The Royals hit everything Skubal threw up there. By the middle of the fourth, his velocity was down and he was struggling to command his pitches.

“They laid off some pretty good secondary pitches that were down in the zone,” Hinch said. “And they didn’t miss some leaky pitches over the plate. They got to the pull side, their right-handed hitters did. I think it was more about what (the Royals) did. They made him work a ton and they were getting a lot of hits in the air.

“So Tarik not getting balls on the ground and he wasn’t getting a ton of swings and misses.”

More: Twitter photo shows Royals pitcher with sticky stuff on his wrist. Tigers’ response: Meh

The way the Royals were taking close sliders and curveballs and ambushing his fastball and sinker, it seemed fair to ask if Skubal might’ve been tipping his pitches.

“No,” Skubal said. “I’m not going to…No.”
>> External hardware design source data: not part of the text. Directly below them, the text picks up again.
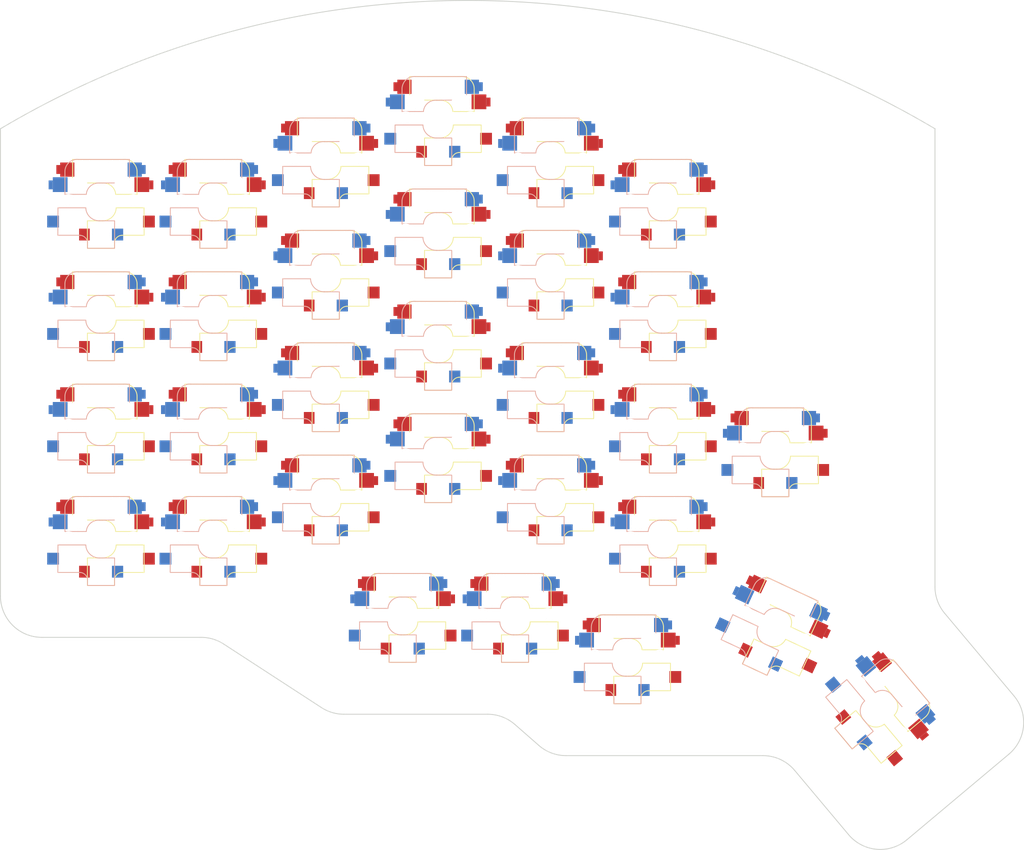
<source format=kicad_pcb>
(kicad_pcb (version 20211014) (generator pcbnew)

  (general
    (thickness 1.6)
  )

  (paper "A3")
  (title_block
    (title "hotswap_cut")
    (rev "v1.0.0")
    (company "Unknown")
  )

  (layers
    (0 "F.Cu" signal)
    (31 "B.Cu" signal)
    (32 "B.Adhes" user "B.Adhesive")
    (33 "F.Adhes" user "F.Adhesive")
    (34 "B.Paste" user)
    (35 "F.Paste" user)
    (36 "B.SilkS" user "B.Silkscreen")
    (37 "F.SilkS" user "F.Silkscreen")
    (38 "B.Mask" user)
    (39 "F.Mask" user)
    (40 "Dwgs.User" user "User.Drawings")
    (41 "Cmts.User" user "User.Comments")
    (42 "Eco1.User" user "User.Eco1")
    (43 "Eco2.User" user "User.Eco2")
    (44 "Edge.Cuts" user)
    (45 "Margin" user)
    (46 "B.CrtYd" user "B.Courtyard")
    (47 "F.CrtYd" user "F.Courtyard")
    (48 "B.Fab" user)
    (49 "F.Fab" user)
  )

  (setup
    (pad_to_mask_clearance 0.05)
    (pcbplotparams
      (layerselection 0x0001020_7ffffffe)
      (disableapertmacros false)
      (usegerberextensions false)
      (usegerberattributes true)
      (usegerberadvancedattributes true)
      (creategerberjobfile true)
      (svguseinch false)
      (svgprecision 6)
      (excludeedgelayer true)
      (plotframeref false)
      (viasonmask false)
      (mode 1)
      (useauxorigin false)
      (hpglpennumber 1)
      (hpglpenspeed 20)
      (hpglpendiameter 15.000000)
      (dxfpolygonmode true)
      (dxfimperialunits false)
      (dxfusepcbnewfont true)
      (psnegative false)
      (psa4output false)
      (plotreference true)
      (plotvalue true)
      (plotinvisibletext false)
      (sketchpadsonfab false)
      (subtractmaskfromsilk false)
      (outputformat 3)
      (mirror false)
      (drillshape 0)
      (scaleselection 1)
      (outputdirectory "C:/Users/domin/ergogenEX/outlines/")
    )
  )

  (net 0 "")

  (footprint "Moon60footprints:MX_Choc_Hotswap" (layer "F.Cu") (at 38 -45))

  (footprint "Moon60footprints:MX_Choc_Hotswap" (layer "F.Cu") (at 89 20))

  (footprint "Moon60footprints:MX_Choc_Hotswap" (layer "F.Cu") (at 114 -15))

  (footprint "Moon60footprints:MX_Choc_Hotswap" (layer "F.Cu") (at 38 -7))

  (footprint "Moon60footprints:MX_Choc_Hotswap" (layer "F.Cu") (at 57 -71))

  (footprint "Moon60footprints:MX_Choc_Hotswap" (layer "F.Cu") (at 38 -26))

  (footprint "Moon60footprints:MX_Choc_Hotswap" (layer "F.Cu") (at 114 15 -25))

  (footprint "Moon60footprints:MX_Choc_Hotswap" (layer "F.Cu") (at 76 -45))

  (footprint "Moon60footprints:MX_Choc_Hotswap" (layer "F.Cu") (at 19 -19))

  (footprint "Moon60footprints:MX_Choc_Hotswap" (layer "F.Cu") (at 76 -64))

  (footprint "Moon60footprints:MX_Choc_Hotswap" (layer "F.Cu") (at 95 0))

  (footprint "Moon60footprints:MX_Choc_Hotswap" (layer "F.Cu") (at 95 -38))

  (footprint "Moon60footprints:MX_Choc_Hotswap" (layer "F.Cu") (at 0 0))

  (footprint "Moon60footprints:MX_Choc_Hotswap" (layer "F.Cu") (at 95 -19))

  (footprint "Moon60footprints:MX_Choc_Hotswap" (layer "F.Cu") (at 70 13))

  (footprint "Moon60footprints:MX_Choc_Hotswap" (layer "F.Cu") (at 51 13))

  (footprint "Moon60footprints:MX_Choc_Hotswap" (layer "F.Cu") (at 19 -38))

  (footprint "Moon60footprints:MX_Choc_Hotswap" (layer "F.Cu") (at 19 -57))

  (footprint "Moon60footprints:MX_Choc_Hotswap" (layer "F.Cu") (at 57 -14))

  (footprint "Moon60footprints:MX_Choc_Hotswap" (layer "F.Cu")
    (tedit 5BEDEB01) (tstamp b6a2cfca-f49a-4be0-8d2c-149ea419c87e)
    (at 76 -7)
    (attr through_hole)
    (fp_text reference "SW2" (at 7 8.1) (layer "F.SilkS") hide
      (effects (font (size 1 1) (thickness 0.15)))
      (tstamp ded1fb0d-4c4f-4748-9002-227753c3d43f)
    )
    (fp_text value "SW_PUSH" (at -7.4 -8.1) (layer "F.Fab") hide
      (effects (font (size 1 1) (thickness 0.15)))
      (tstamp e243ee64-8c4c-4296-950d-a54f72001333)
    )
    (fp_line (start 2.275 3.575) (end -0.275 3.575) (layer "B.SilkS") (width 0.15) (tstamp 04239fe8-b7e2-4f09-96b0-c6f1bc5f1b4a))
    (fp_line (start 2.275 8.225) (end -2.275 8.225) (layer "B.SilkS") (width 0.15) (tstamp 152e3e2d-188a-4af9-9623-6256b01fbdba))
    (fp_line (start -6.1 -0.896) (end -2.49 -0.896) (layer "B.SilkS") (width 0.15) (tstamp 1eb25177-5d01-476d-95f6-5556b0b43dbf))
    (fp_line (start 2.3 3.599999) (end 2.3 8.2) (layer "B.SilkS") (width 0.15) (tstamp 7f6f5cdc-b033-4818-8df4-5097c4f45229))
    (fp_line (start 4.8 -2.85) (end -0.25 -2.804) (layer "B.SilkS") (width 0.15) (tstamp 93c0d0c7-1c12-48ca-bfd4-9c1bf1077889))
    (fp_line (start -3.5 6.025) (end -7.275 6.025) (layer "B.SilkS") (width 0.15) (tstamp aaade820-083a-4d3e-b005-0aaa2d4b24af))
    (fp_line (start -2.28 7.5) (end -2.28 8.2) (layer "B.SilkS") (width 0.15) (tstamp b458d819-2d13-442e-bbef-d499564fca5e))
    (fp_line (start 4.8 -2.896) (end 4.8 -6.804) (layer "B.SilkS") (width 0.15) (tstamp b6268064-ca56-4495-a08d-7784038adad1))
    (fp_line (start 4.8 -6.804) (end -3.825 -6.804) (layer "B.SilkS") (width 0.15) (tstamp cda9c182-0145-4c3e-9f97-d1761f490881))
    (fp_line (start -2.575 1.375) (end -7.275 1.375) (layer "B.SilkS") (width 0.15) (tstamp ce23a9c6-982a-4470-9fec-8392f05bd5ef))
    (fp_line (start -7.275 1.4) (end -7.299999 6) (layer "B.SilkS") (width 0.15) (tstamp f044ee2d-dea8-498c-b038-076bc9d62076))
    (fp_line (start -6.1 -4.85) (end -6.1 -0.905) (layer "B.SilkS") (width 0.15) (tstamp fd0729e8-e0b0-487f-a159-97c48e59d5e0))
    (fp_arc (start -3.5 6.03) (mid -2.595908 6.48733) (end -2.28 7.45) (layer "B.SilkS") (width 0.15) (tstamp 07711b85-573d-4e54-9e33-4cc999c32cdb))
    (fp_arc (start -0.2 3.57) (mid -1.834422 2.975843) (end -2.57 1.4) (layer "B.SilkS") (width 0.15) (tstamp 9aef813d-3260-4468-ada8-5bcd43d01928))
    (fp_arc (start -6.089 -4.92) (mid -5.347189 -6.33089) (end -3.825 -6.804) (layer "B.SilkS") (width 0.15) (tstamp cd72f8b6-ed27-49ec-af63-5754b627e673))
    (fp_arc (start -2.484999 -0.920001) (mid -1.74436 -2.328062) (end -0.225 -2.8) (layer "B.SilkS") (width 0.15) (tstamp e345ee22-00bf-4304-abd3-5d6960a6d6e8))
    (fp_line (start -4.8 -2.85) (end 0.25 -2.804) (layer "F.SilkS") (width 0.15) (tstamp 099a4f24-9875-4512-bb45-58781f88f900))
    (fp_line (start 2.28 7.5) (end 2.28 8.2) (layer "F.SilkS") (width 0.15) (tstamp 1628243a-bc7b-4709-b190-2b389443ae7f))
    (fp_line (start 6.1 -4.85) (end 6.1 -0.905) (layer "F.SilkS") (width 0.15) (tstamp 1a890277-32cf-440a-992c-601ef81dc5ff))
    (fp_line (start 3.5 6.025) (end 7.275 6.025) (layer "F.SilkS") (width 0.15) (tstamp 33930e85-c40e-40b8-862c-a740810b3af9))
    (fp_line (start -2.275 3.575) (end 0.275 3.575) (layer "F.SilkS") (width 0.15) (tstamp 6616dc06-f66b-4c53-a555-5531f6b71420))
    (fp_line (start -4.8 -2.896) (end -4.8 -6.804) (layer "F.SilkS") (width 0.15) (tstamp 7888bcad-b4d8-46e2-813f-e310f627228d))
    (fp_line (start 7.275 1.4) (end 7.3 5.999999) (layer "F.SilkS") (width 0.15) (tstamp c00172a1-7f44-4c2f-b81e-88deeff11db9))
    (fp_line (start -2.275 8.225) (end 2.275 8.225) (layer "F.SilkS") (width 0.15) (tstamp c24ac520-802d-4274-b3b7-57287e0b258f))
    (fp_line (start 6.1 -0.896) (end 2.49 -0.896) (layer "F.SilkS") (width 0.15) (tstamp c9a71622-1bd7-4c6a-add1-a8b04f6cfed7))
    (fp_line (start -2.299999 3.6) (end -2.299999 8.2) (layer "F.SilkS") (width 0.15) (tstamp e7eee778-9993-4c8a-b43b-d974164bbfbc))
    (fp_line (start -4.8 -6.804) (end 3.825 -6.804) (layer "F.SilkS") (width 
... [111640 chars truncated]
</source>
He said the culprit was his execution.

“I leaked middle with a lot of things tonight,” he said. “Guys can hit those pitches. I lost velo in the fourth because it was a long inning. I’m not too worried about the velo in this aspect. It’s more about locating. A lot of my sinkers, I was trying to go in on righties and they were leaking back over the plate. And I was trying to go away from lefties and they leakjed back in.

“That’s baseball. It happens. You live and you learn and you move on. You get up tomorrow and get back to work.”